### Information supplied

-------------------------

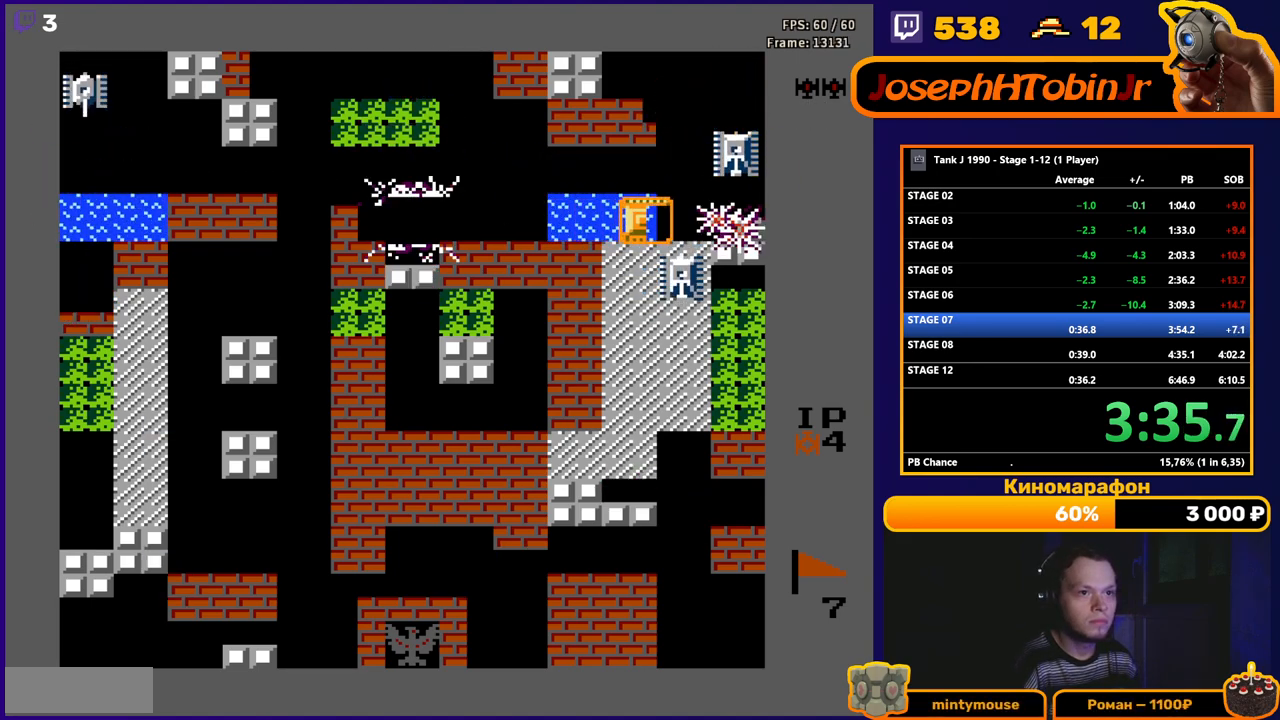
{"buttons": ["B"], "events": [[33, "DPAD_RIGHT", "up"], [50, "B", "up"], [50, "DPAD_UP", "down"], [250, "DPAD_RIGHT", "down"], [267, "B", "down"], [267, "DPAD_UP", "up"], [350, "DPAD_RIGHT", "up"]]}
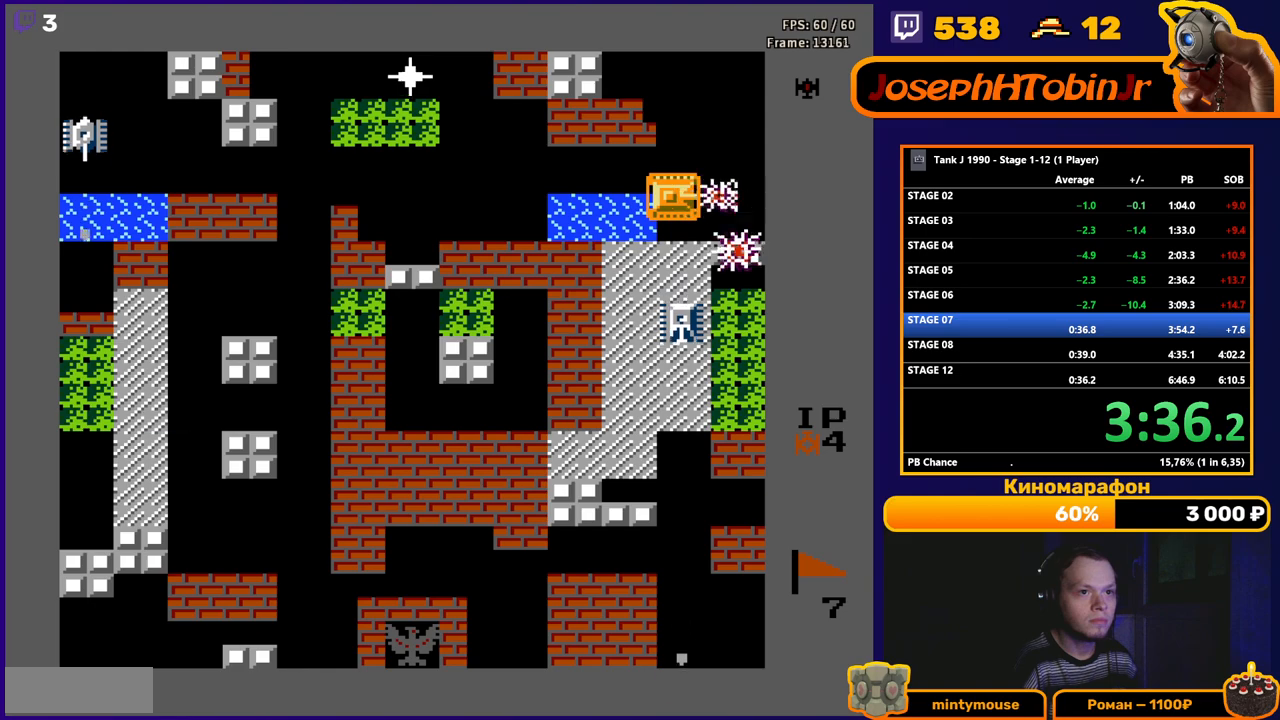
{"buttons": ["DPAD_UP"], "events": [[17, "DPAD_DOWN", "down"], [50, "B", "up"], [100, "B", "down"], [167, "DPAD_DOWN", "up"], [217, "DPAD_UP", "down"], [283, "B", "up"]]}
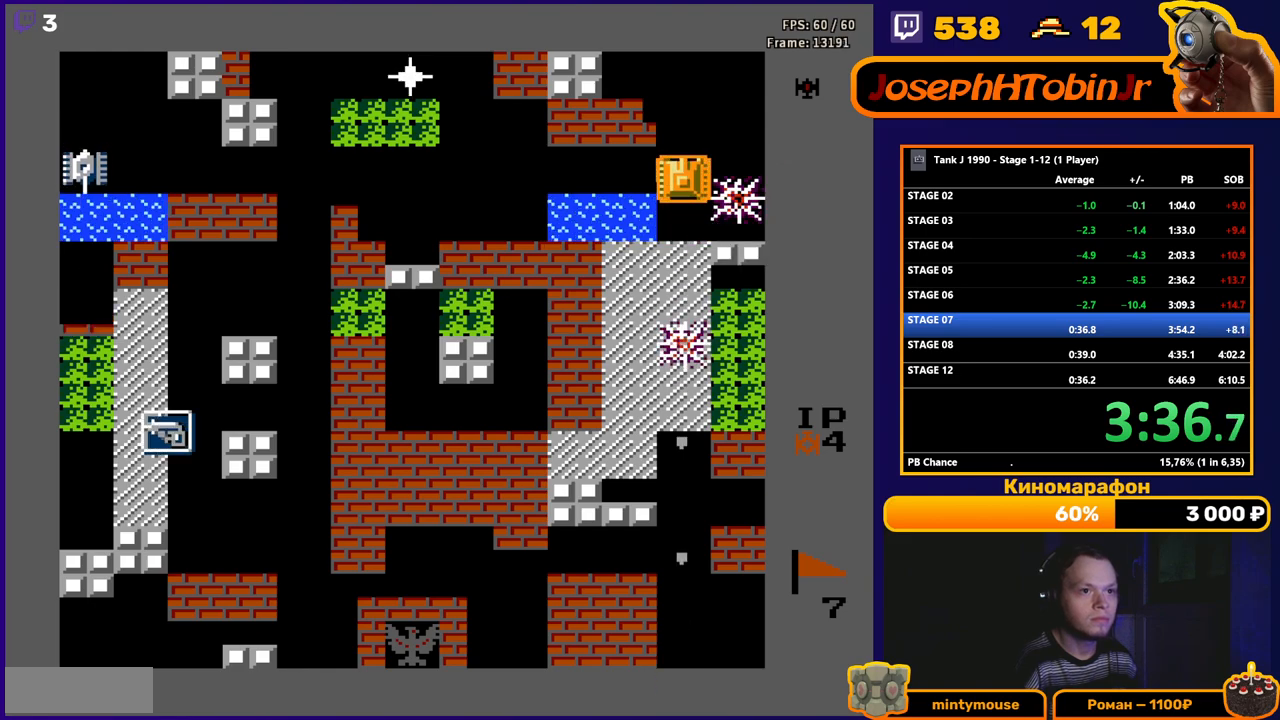
{"buttons": ["B", "DPAD_LEFT"], "events": [[33, "DPAD_LEFT", "down"], [33, "DPAD_UP", "up"], [67, "B", "down"]]}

-------------------------

### What to produce
Return the material above verbatim, minus the pictures.

### Result of this exercise
{"buttons": ["B"], "events": [[33, "DPAD_RIGHT", "up"], [50, "B", "up"], [50, "DPAD_UP", "down"], [250, "DPAD_RIGHT", "down"], [267, "B", "down"], [267, "DPAD_UP", "up"], [350, "DPAD_RIGHT", "up"]]}
{"buttons": ["DPAD_UP"], "events": [[17, "DPAD_DOWN", "down"], [50, "B", "up"], [100, "B", "down"], [167, "DPAD_DOWN", "up"], [217, "DPAD_UP", "down"], [283, "B", "up"]]}
{"buttons": ["B", "DPAD_LEFT"], "events": [[33, "DPAD_LEFT", "down"], [33, "DPAD_UP", "up"], [67, "B", "down"]]}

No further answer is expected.